I am scraping data from facebook page for the wall posts, here is the url:
http://www.facebook.com/GMHTheBook?v=wall&ref=ts#!/GMHTheBook?v=wall&ref=ts
I sucessfully scraped all the visible wall posts using CURL.
Problem:
At the end of visible wall posts, there is Older Posts link which shows more wall posts once you click on that link. Now how do I sort of manually click that link to show more wall posts and scrap those posts as well?
Any solution using any method for that? I am using CURL though but I hope there is just about any solution to deal with such situation?
Now I am using this code to get all the data, find the next link and fetch the data for that url and so on, here is the code:
ini_set('display_errors', true);
error_reporting(E_ALL);
$data = json_decode(file_get_contents(($url)), true);
$names = array();
$stories = array();
foreach($data['data'] as $post)
{
$names[] = $post['from']['name'];
$stories[] = $post['message'];
}
$url = $data['paging']['next'];
// this is meant to scrap data recurssively from the next links
while($url !== '')
{
$url = $data['paging']['next'];
$data = json_decode(file_get_contents(($url)), true);
foreach($data['data'] as $post)
{
$names[] = $post['from']['name'];
$stories[] = $post['message'];
}
$url = urldecode($data['paging']['next']);
echo $url . '<br />';
}
for($j = 0; $j < count($names); $j++)
{
$data .= $names[$j] . '|' . $stories[$j] . "\n";
}
$h = fopen("data.txt", "a+");
fwrite($h, $data);
fclose($h);
But the problem is that script keeps on running with no output at all, also no file is created. I have set the script time settings to higher value too. allow_url_fopen
is also set to on. Is there anything wrong in the script or probably I am not doing the recurssion in the right way? Any solution/alternative to this?

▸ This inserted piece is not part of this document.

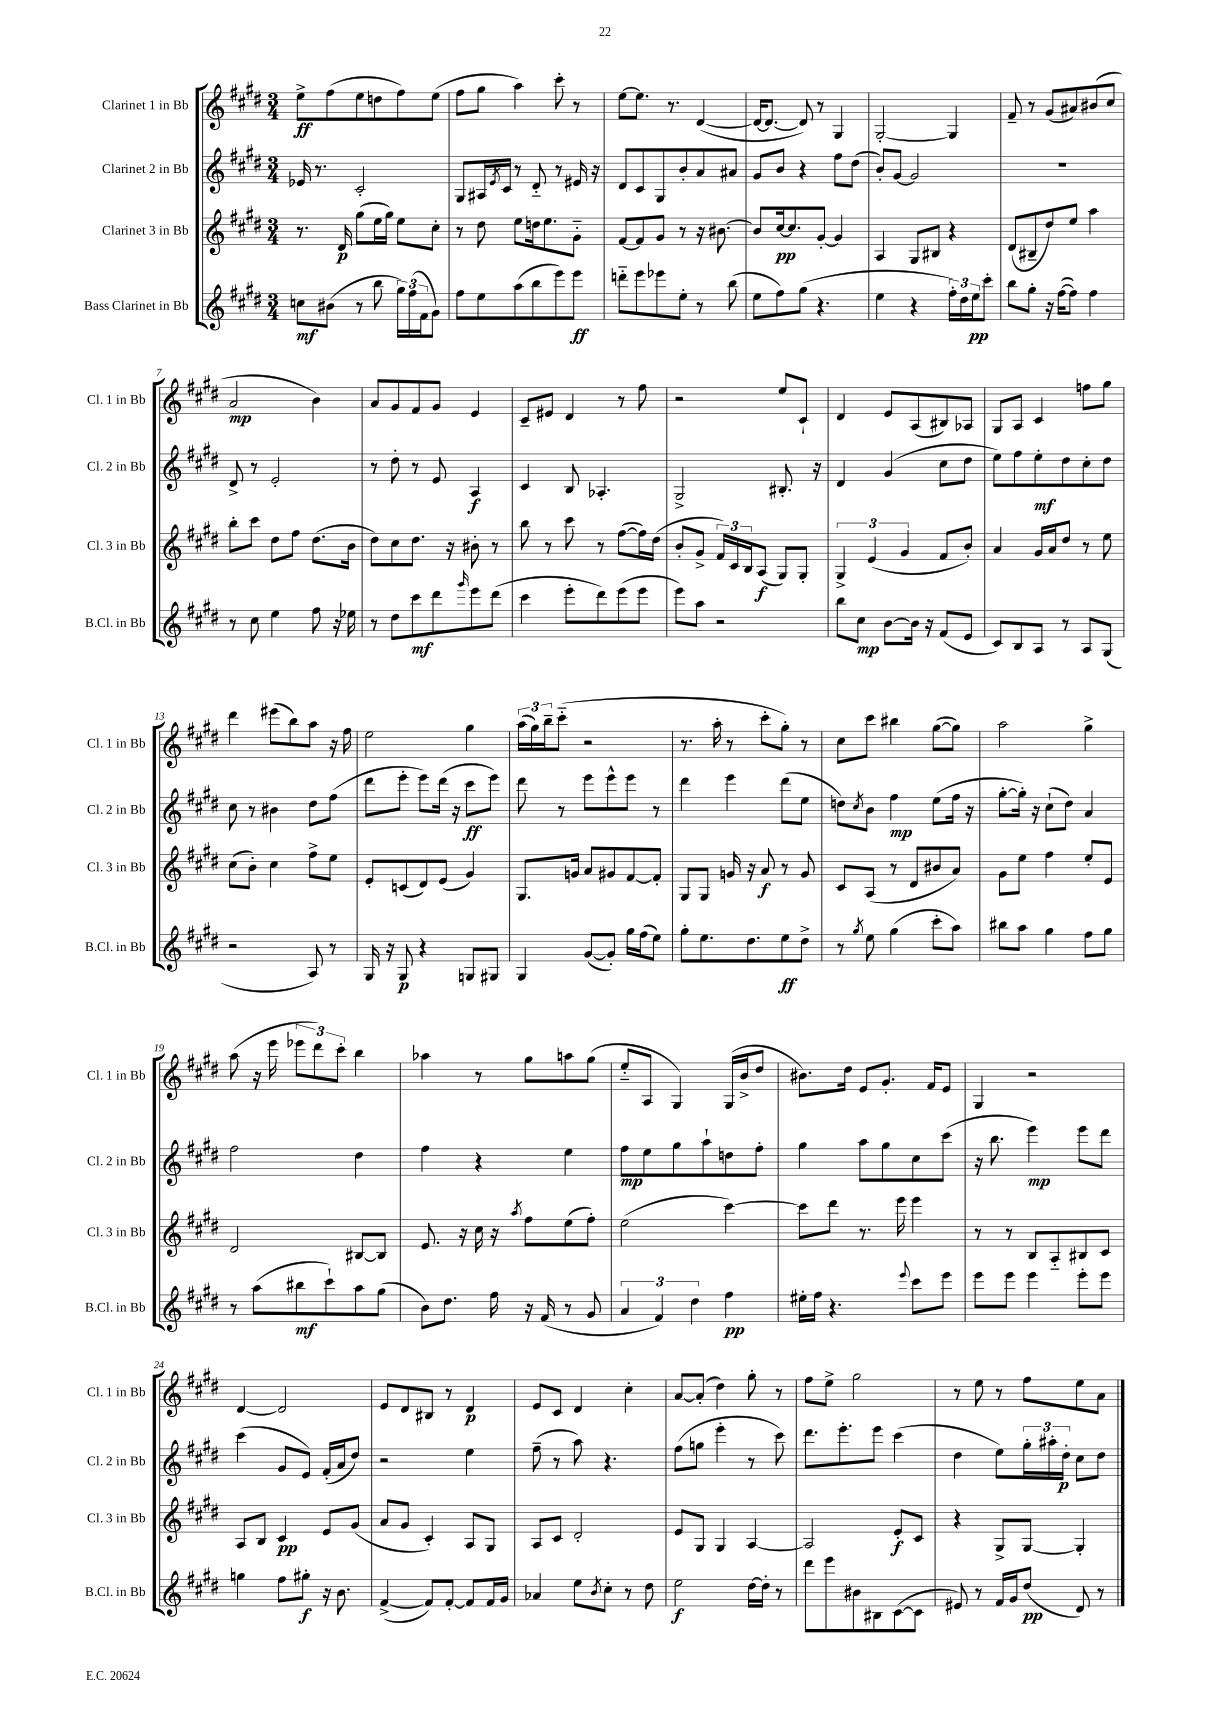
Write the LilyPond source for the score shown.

You should use the Graph API. The data you are scraping is available in JSON format at
and contains links for getting previous/next pages, e.g. paging.
Example:
$data = json_decode(file_get_contents(($url)));
foreach($data->data as $post) {
echo $post->from->name, ': ',
$post->message,
PHP_EOL;
}
The above will output all the posts on the wall. For paging do
echo $data->paging->previous;
echo $data->paging->next;
This will output two URLs. All you have to do is load them again.